Rituximab is a chimeric murine/human IgG1 kappa anti-CD20 monoclonal antibody that has revolutionized treatment of patients with CD20+ malignancies because of its non-cross resistance with chemotherapy and favorable toxicity profile. There is limited data evaluating the feasibility of combining rituximab with conditioning chemotherapy (or chemo-radiotherapy) for patients undergoing allogeneic hematopoietic cell transplantation (allo-HCT) for advanced CD20+ expressing malignancies. Twelve patients (M= 7; F=5), with a median age of 54.5 (41–66) years, underwent allo-HCT for the following diagnoses (disease status at time of transplantation) [chronic lymphocytic leukemia (CLL)= 7 (CR2=2; PR2= 3; ≥PR3=2); mantle cell lymphoma (MCL)= 3 (CR1=1; ≥PR2= 2); follicular NHL=1 (CR3=1), diffuse large B-cell (DLBC)=1 (>PR3=1)]. Donors were as follows: matched-related donors (MRD) = 7; matched-unrelated donors (MUD) =3; mismatched unrelated donor (MMUD)= 2. Fludarabine-based conditioning regimens comprised fludarabine plus targeted doses of intravenous busulfan (FLU-BU=8), or total-body irradiation (FLU-TBI=3), or cyclophosphamide (FLU-CY=1). Anti-thymocyte globulin (ATG) was administered in two cases of MMUDs.
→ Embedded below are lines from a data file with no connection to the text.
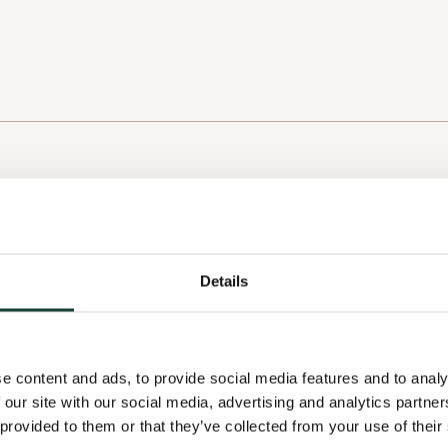
 your Application
ion sent!
r application, we ask you to explain in a few words why this offer
Details
 your Profile
the organization to better understand your motivations.
n has been sent. The organization will take note of it and, if inter
ectly using the information provided in your profile.
submit your application, please complete your profile. Completi
Cleaning / control /
nization to better understand your skills and motivations.
site inventory
e content and ads, to provide social media features and to analy
x for a reply!
 our site with our social media, advertising and analytics partn
 provided to them or that they’ve collected from your use of their
Nettoyage du lac Brome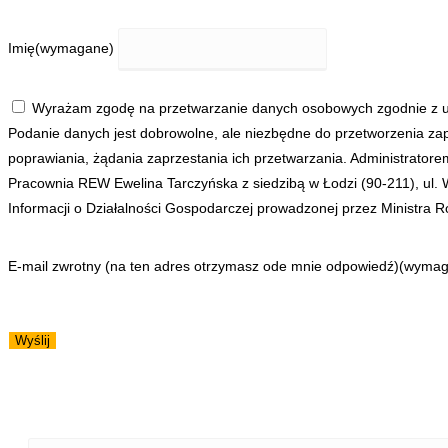
Imię
(wymagane)
Wyrażam zgodę na przetwarzanie danych osobowych zgodnie z us
Podanie danych jest dobrowolne, ale niezbędne do przetworzenia zap
poprawiania, żądania zaprzestania ich przetwarzania. Administrato
Pracownia REW Ewelina Tarczyńska z siedzibą w Łodzi (90-211), ul.
Informacji o Działalności Gospodarczej prowadzonej przez Ministra Ro
E-mail zwrotny (na ten adres otrzymasz ode mnie odpowiedź)
(wymag
Wyślij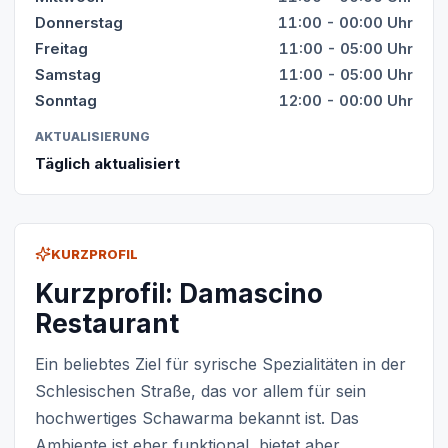
Donnerstag
11:00 - 00:00 Uhr
Freitag
11:00 - 05:00 Uhr
Samstag
11:00 - 05:00 Uhr
Sonntag
12:00 - 00:00 Uhr
AKTUALISIERUNG
Täglich aktualisiert
KURZPROFIL
Kurzprofil: Damascino
Restaurant
Ein beliebtes Ziel für syrische Spezialitäten in der
Schlesischen Straße, das vor allem für sein
hochwertiges Schawarma bekannt ist. Das
Ambiente ist eher funktional, bietet aber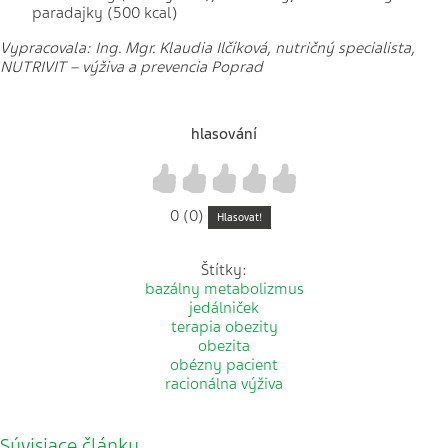
paradajky (500 kcal)
Vypracovala: Ing. Mgr. Klaudia Ilčíková, nutričný specialista,
NUTRIVIT – výživa a prevencia Poprad
hlasování
1
2
3
4
5
0 (0)
Hlasovat!
Štítky:
bazálny metabolizmus
jedálniček
terapia obezity
obezita
obézny pacient
racionálna výživa
Súvisiace články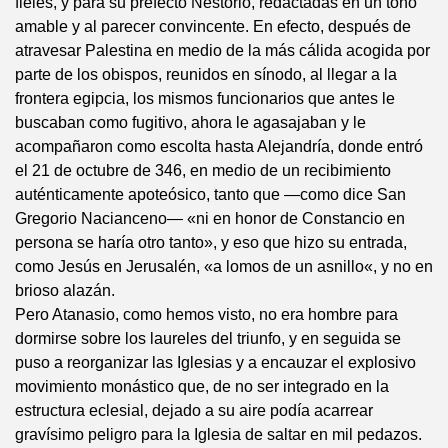
fieles, y para su prefecto Nestorio, redactadas en un tono
amable y al parecer convincente. En efecto, después de
atravesar Palestina en medio de la más cálida acogida por
parte de los obispos, reunidos en sínodo, al llegar a la
frontera egipcia, los mismos funcionarios que antes le
buscaban como fugitivo, ahora le agasajaban y le
acompañaron como escolta hasta Alejandría, donde entró
el 21 de octubre de 346, en medio de un recibimiento
auténticamente apoteósico, tanto que —como dice San
Gregorio Nacianceno— «ni en honor de Constancio en
persona se haría otro tanto», y eso que hizo su entrada,
como Jesús en Jerusalén, «a lomos de un asnillo«, y no en
brioso alazán.
Pero Atanasio, como hemos visto, no era hombre para
dormirse sobre los laureles del triunfo, y en seguida se
puso a reorganizar las Iglesias y a encauzar el explosivo
movimiento monástico que, de no ser integrado en la
estructura eclesial, dejado a su aire podía acarrear
gravísimo peligro para la Iglesia de saltar en mil pedazos.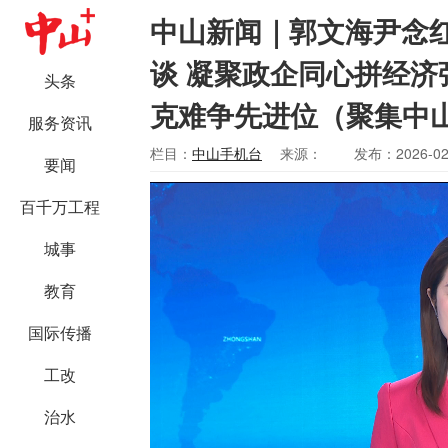
中山新闻｜郭文海尹念
谈 凝聚政企同心拼经济
头条
克难争先进位（聚集中
服务资讯
栏目：
中山手机台
来源：
发布：2026-02
要闻
百千万工程
城事
教育
国际传播
工改
治水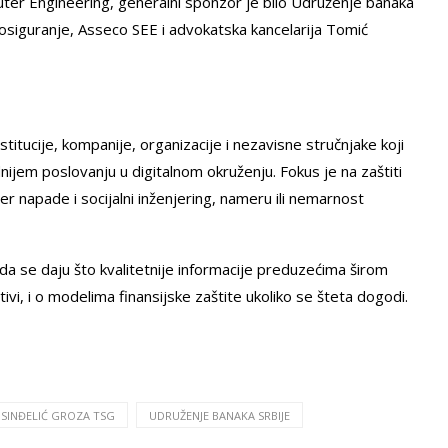
ter Engineering, generalni sponzor je bilo Udruženje banaka
 osiguranje, Asseco SEE i advokatska kancelarija Tomić
stitucije, kompanije, organizacije i nezavisne stručnjake koji
jem poslovanju u digitalnom okruženju. Fokus je na zaštiti
er napade i socijalni inženjering, nameru ili nemarnost
, i da se daju što kvalitetnije informacije preduzećima širom
i, i o modelima finansijske zaštite ukoliko se šteta dogodi.
 SINĐELIĆ GROZA TSG
UDRUŽENJE BANAKA SRBIJE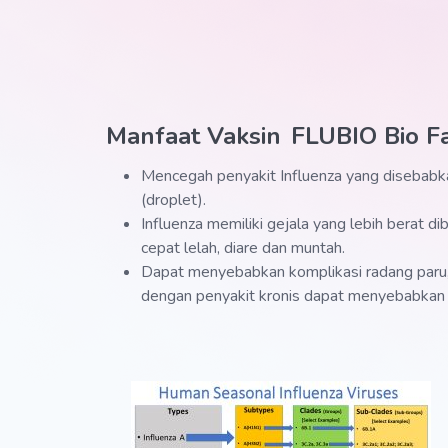
Manfaat Vaksin
FLUBIO Bio F
Mencegah penyakit Influenza yang disebabkan 
(droplet).
Influenza memiliki gejala yang lebih berat d
cepat lelah, diare dan muntah.
Dapat menyebabkan komplikasi radang paru, i
dengan penyakit kronis dapat menyebabkan k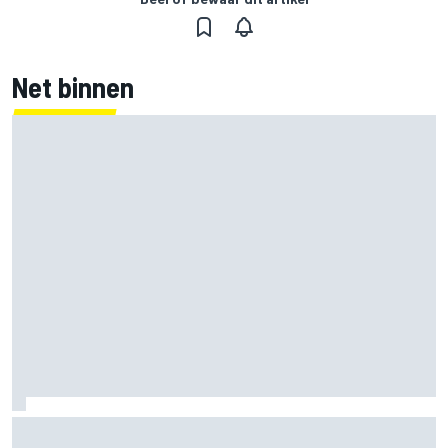
Net binnen
Zarco stapt drie maanden na zware blessure weer op de
motor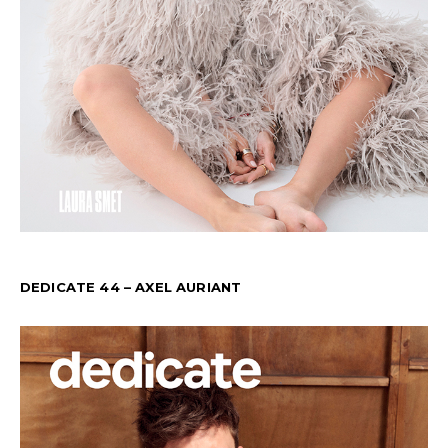
DEDICATE 44 – AXEL AURIANT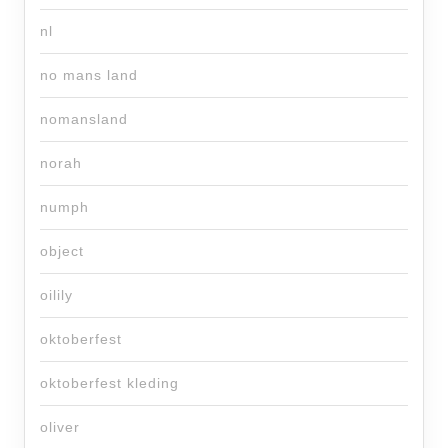
nl
no mans land
nomansland
norah
numph
object
oilily
oktoberfest
oktoberfest kleding
oliver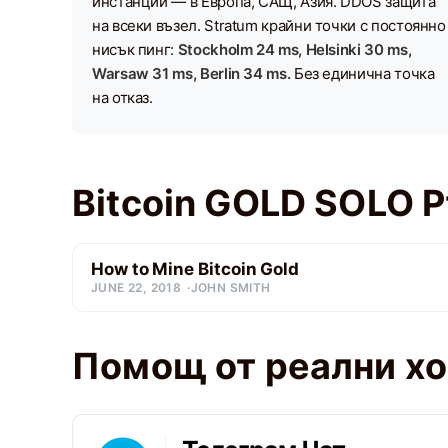
инстанции — в Европа, САЩ, Азия. DDOS защита
на всеки възел. Stratum крайни точки с постоянно
нисък пинг:
Stockholm 24 ms, Helsinki 30 ms,
Warsaw 31 ms, Berlin 34 ms.
Без единична точка
на отказ.
Bitcoin GOLD SOLO 
How to Mine Bitcoin Gold
JUNE 22, 2018
JOHN SMITH
Помощ от реални х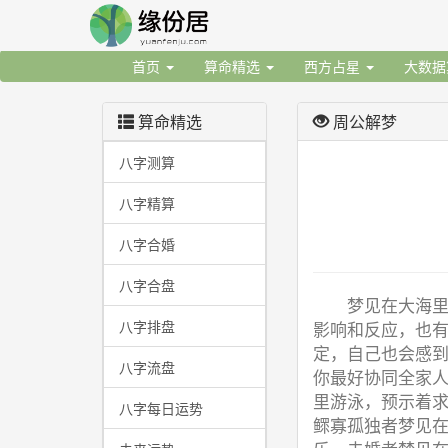
首页
算命精选
西方占星
大数
算命精选
周公解梦
八字测算
八字精算
八字合婚
八字合盘
梦见在大海
八字排盘
影响和反应，也
定，自己也会感
八字流盘
你最好协同全家
里游泳，预示着
八字每日运势
鳏寡孤独者梦见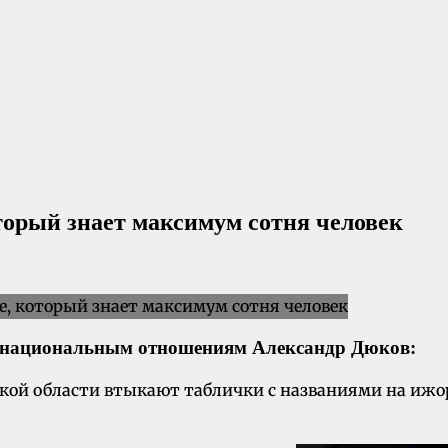
торый знает максимум сотня человек
ежнациональным отношениям Александр Дюков:
дской области втыкают таблички с названиями на иж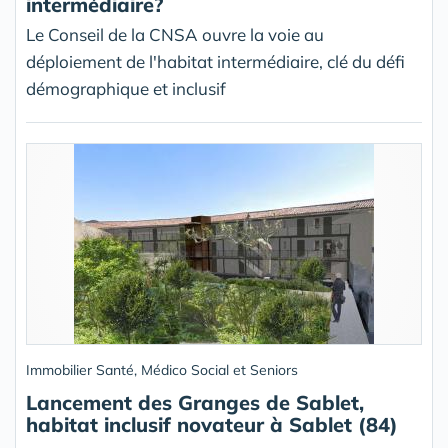
intermédiaire?
Le Conseil de la CNSA ouvre la voie au
déploiement de l'habitat intermédiaire, clé du défi
démographique et inclusif
Immobilier Santé, Médico Social et Seniors
Lancement des Granges de Sablet,
habitat inclusif novateur à Sablet (84)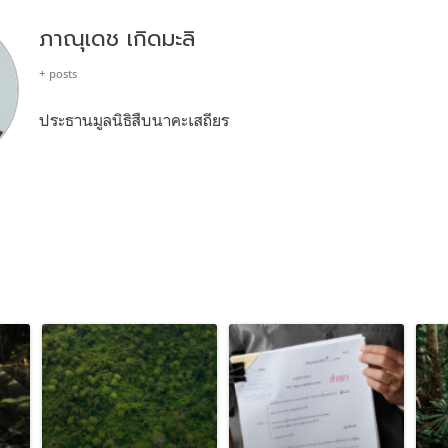
ภาณุเดช เกิดมะลิ
+ posts
ประธานมูลนิธิสืบนาคะเสถียร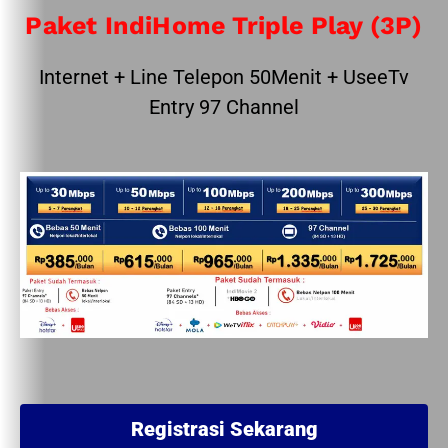
Paket IndiHome Triple Play (3P)
Internet + Line Telepon 50Menit + UseeTv
Entry 97 Channel
Registrasi Sekarang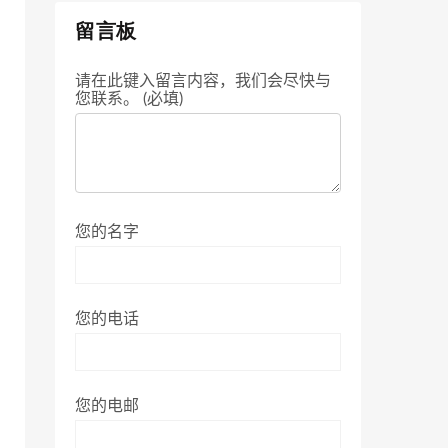
留言板
请在此键入留言内容，我们会尽快与
您联系。 (必填)
您的名字
您的电话
您的电邮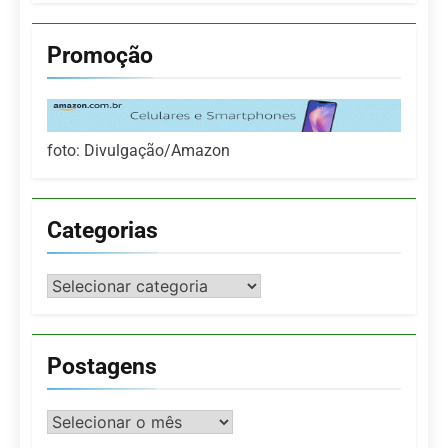
Promoção
foto: Divulgação/Amazon
Categorias
Categorias
Postagens
Postagens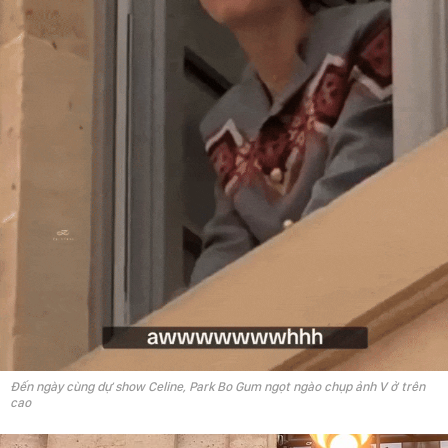
Đến ngày cùng dự show Celine, Park Bo Gum ngọt ngào chụp ảnh V ở trên
cao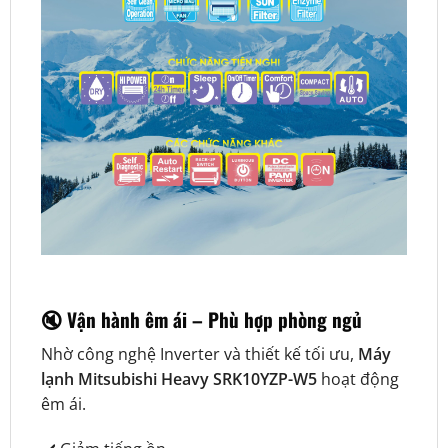
🔇 Vận hành êm ái – Phù hợp phòng ngủ
Nhờ công nghệ Inverter và thiết kế tối ưu,
Máy
lạnh Mitsubishi Heavy SRK10YZP-W5
hoạt động
êm ái.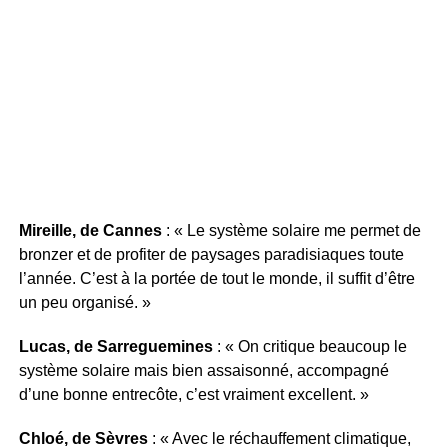
Mireille, de Cannes
: « Le système solaire me permet de
bronzer et de profiter de paysages paradisiaques toute
l’année. C’est à la portée de tout le monde, il suffit d’être
un peu organisé. »
Lucas, de Sarreguemines
: « On critique beaucoup le
système solaire mais bien assaisonné, accompagné
d’une bonne entrecôte, c’est vraiment excellent. »
Chloé, de Sèvres
: « Avec le réchauffement climatique,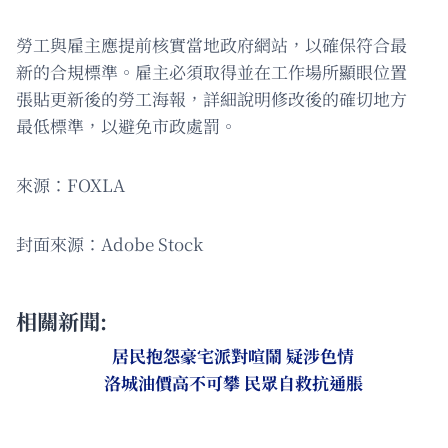
勞工與雇主應提前核實當地政府網站，以確保符合最
新的合規標準。雇主必須取得並在工作場所顯眼位置
張貼更新後的勞工海報，詳細說明修改後的確切地方
最低標準，以避免市政處罰。
來源：FOXLA
封面來源：Adobe Stock
相關新聞:
居民抱怨豪宅派對喧鬧 疑涉色情
洛城油價高不可攀 民眾自救抗通脹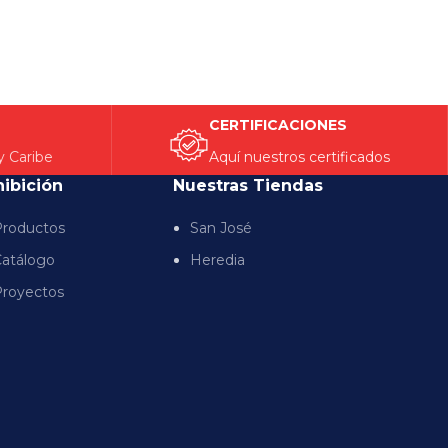
CERTIFICACIONES
y Caribe
Aquí nuestros certificados
hibición
Nuestras Tiendas
roductos
San José
atálogo
Heredia
royectos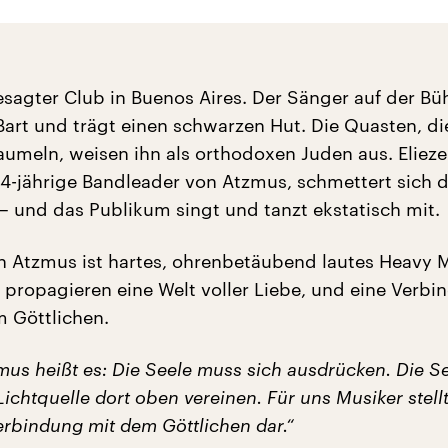
esagter Club in Buenos Aires. Der Sänger auf der Bü
Bart und trägt einen schwarzen Hut. Die Quasten, di
aumeln, weisen ihn als orthodoxen Juden aus. Elieze
 44-jährige Bandleader von Atzmus, schmettert sich d
– und das Publikum singt und tanzt ekstatisch mit.
 Atzmus ist hartes, ohrenbetäubend lautes Heavy M
e propagieren eine Welt voller Liebe, und eine Verb
 Göttlichen.
mus heißt es: Die Seele muss sich ausdrücken. Die S
 Lichtquelle dort oben vereinen. Für uns Musiker stellt
erbindung mit dem Göttlichen dar.“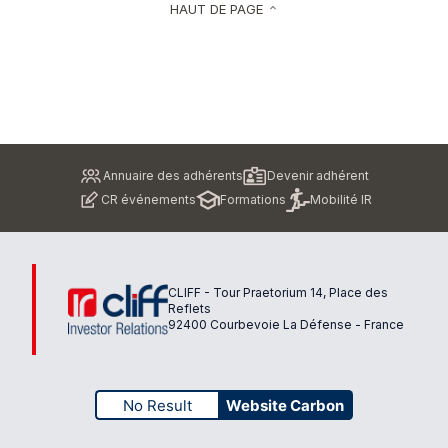
HAUT DE PAGE
keyboard_arrow_up
Pied
Annuaire des adhérents
Devenir adhérent
de
CR événements
Formations
Mobilité IR
page
CLIFF - Tour Praetorium 14, Place des
Reflets
92400 Courbevoie La Défense - France
No Result
Website Carbon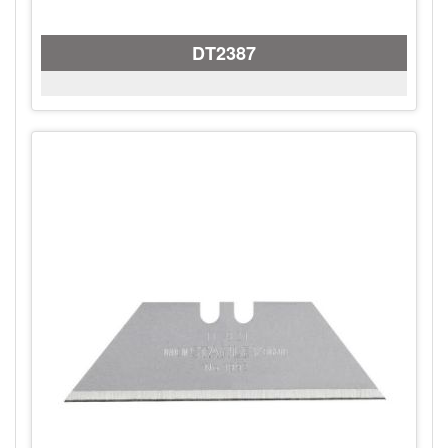
DT2387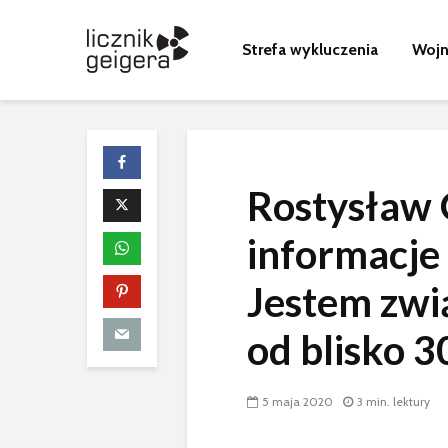
Strefa wykluczenia
Wojn
Rostysław 
Wyścig z cza
promieniowa
informacje 
kulisy budow
czarnobylsk
Jestem zwi
sarkofagu
Nagranie z n
od blisko 30
awarii
5 maja 2020
3 min. lektury
Zmarł budow
Sławutycza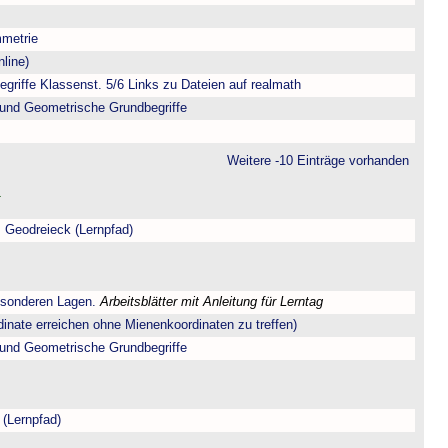
metrie
line)
riffe Klassenst. 5/6 Links zu Dateien auf realmath
und Geometrische Grundbegriffe
Weitere -10 Einträge vorhanden
 Geodreieck (Lernpfad)
esonderen Lagen.
Arbeitsblätter mit Anleitung für Lerntag
dinate erreichen ohne Mienenkoordinaten zu treffen)
und Geometrische Grundbegriffe
 (Lernpfad)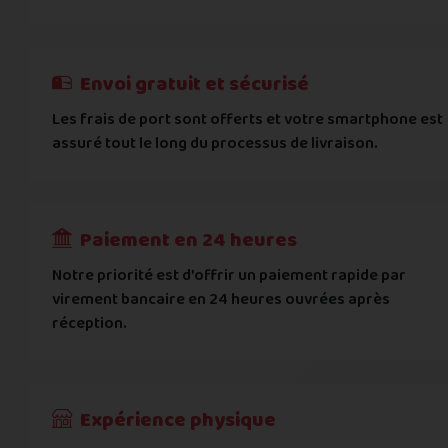
E-mail
*
Besoin d'aide pour choisir ? Consultez nos
Besoin d'aide pour choisir ? Consultez nos
exemples d'éta
exemples d'état
On peut compter sur vous ?
J'atteste de ma déclaration d'état et de modèle, d'
Cela ne sert à rien de mentir sur l'état de votre appare
Téléphone
*
Envoi gratuit et sécurisé
L'état que vous déclarez est systématiquemen
Les frais de port sont offerts et votre smartphone est
Adresse
*
assuré tout le long du processus de livraison.
Toute différence entre l'état déclaré et l'éta
RECEVOIR
---
€
Complément d'adresse
Paiement en 24 heures
Ville
*
Notre priorité est d’offrir un paiement rapide par
virement bancaire en 24 heures ouvrées après
réception.
Code postal
*
Pays
*
Expérience physique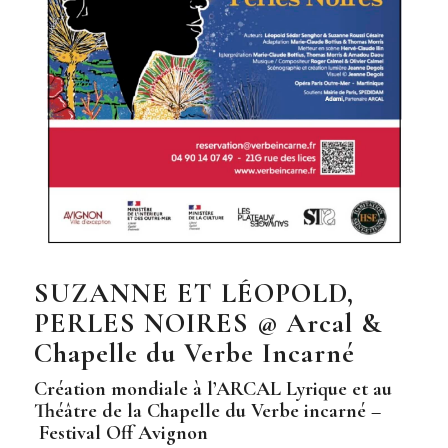
SUZANNE ET LÉOPOLD,
PERLES NOIRES @ Arcal &
Chapelle du Verbe Incarné
Création mondiale à l’
ARCAL Lyrique
et au
Théâtre de la Chapelle du Verbe incarné
–
Festival Off Avignon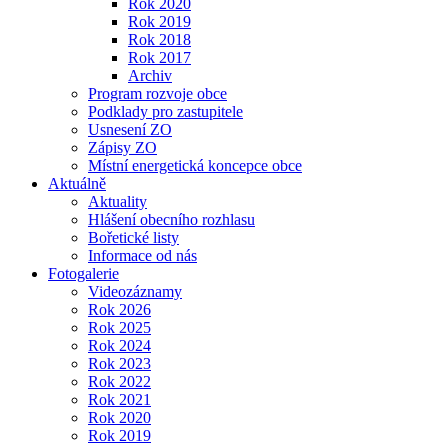
Rok 2020
Rok 2019
Rok 2018
Rok 2017
Archiv
Program rozvoje obce
Podklady pro zastupitele
Usnesení ZO
Zápisy ZO
Místní energetická koncepce obce
Aktuálně
Aktuality
Hlášení obecního rozhlasu
Bořetické listy
Informace od nás
Fotogalerie
Videozáznamy
Rok 2026
Rok 2025
Rok 2024
Rok 2023
Rok 2022
Rok 2021
Rok 2020
Rok 2019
GVHD prophylaxis consisted of tacrolimus plus mycophenolate mofetil= 8, or methotrexate = 4. Nine (75%) of 12 patients received rituximab 375 mg/m2 on day +1 (±3 days) and all (100%) patients received rituximab 375 mg/m2 on day +8 (± 3 days) without serious infusion reactions. All patients engrafted. Median time to neutrophil engraftment for the entire cohort was 15.5 (12–27) days. Median time to platelet engraftment in nine patients was 14.5 (10–17) days. Three patients never dropped their platelet counts below 20,000/uL. Median donor chimerism at day +90 (±10 days) for unsorted BM, CD3 and CD33 by PCR/STR method were 94% (70–100%), 86% (59–100%) and 100%, respectively. At a median follow up of 5 (0.6–30.3) months, the 100-day non-relapse mortality (NRM) in 11 evaluable patients was 10%. Acute GVHD, grades II, III, and IV, developed in 50%, 8.3% and 8.3%, respectively, at a median time of 27 (16–77) days. These findings demonstrate that administration of rituximab as part of conditioning chemotherapy is feasible and does not affect timely hematopoietic engraftment of allograft recipients with advanced CD20+ malignancies.

Author notes

Disclosure: No relevant conflicts of interest to declare.